BAAC heeft in opdracht van de gemeente Eindhoven een proefsleuvenonderzoek
met een doorstart naar een opgraving uitgevoerd in het plangebied
Het Schouwbroek, Draaiboomstraat-Langdonkenstraat in Eindhoven. De aanleiding
voor het archeologisch onderzoek is de voorgenomen realisatie van nieuwbouw.
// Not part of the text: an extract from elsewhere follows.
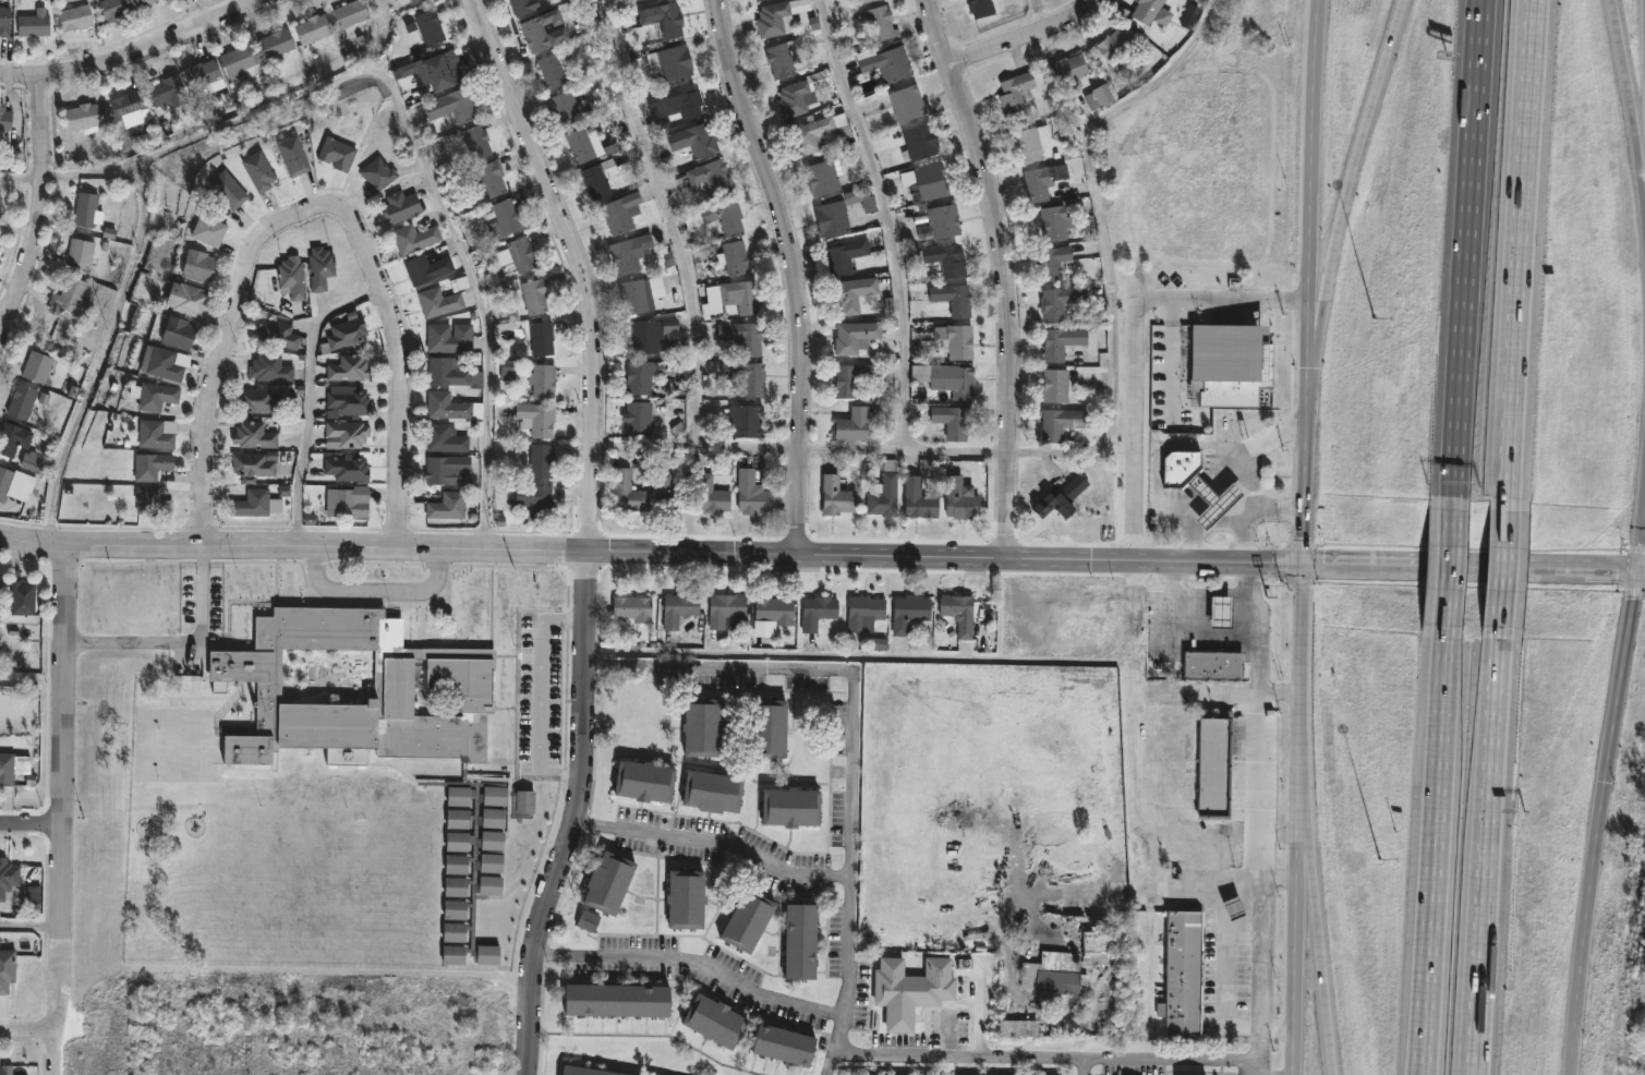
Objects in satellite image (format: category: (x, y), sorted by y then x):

De bodem wordt in het grootste deel van het plangebied gekenmerkt door
een grote mate van verstoring. Dit geldt met name voor het noordoostelijke
deel van het plangebied waar sprake is van een 55 tot 85 cm dik recent
opgebracht pakket bestaande uit een heterogene, donkerbruingrijze, humeuze
laag met daaronder een lichtgeelgrijze laag bouwzand. Deze verstoring is
vermoedelijk het gevolg van de bouw- en sloopwerkzaamheden die in het
verleden hebben plaatsgevonden. In het zuidelijke deel van het plangebied
is de top van de bodem eveneens door bouwwerkzaamheden verstoord en
is sprake van een 20 tot 40 cm dikke laag lichtgrijs bouwzand. Hieronder, en
in de overige putten direct onder het bouwzand, is sprake van een matig
humeuze, donkerbruingrijze laag, gevolgd door een zwak humeuze, bruingrijze
laag met spitsporen. In het zuidoostelijke deel van het plangebied is onder
het plaggendek een 10 tot 25 cm dikke, zwak humeuze, lichtbruingrijze laag
aanwezig, die is geïnterpreteerd als een oude akkerlaag van vóór de plaggenbemesting.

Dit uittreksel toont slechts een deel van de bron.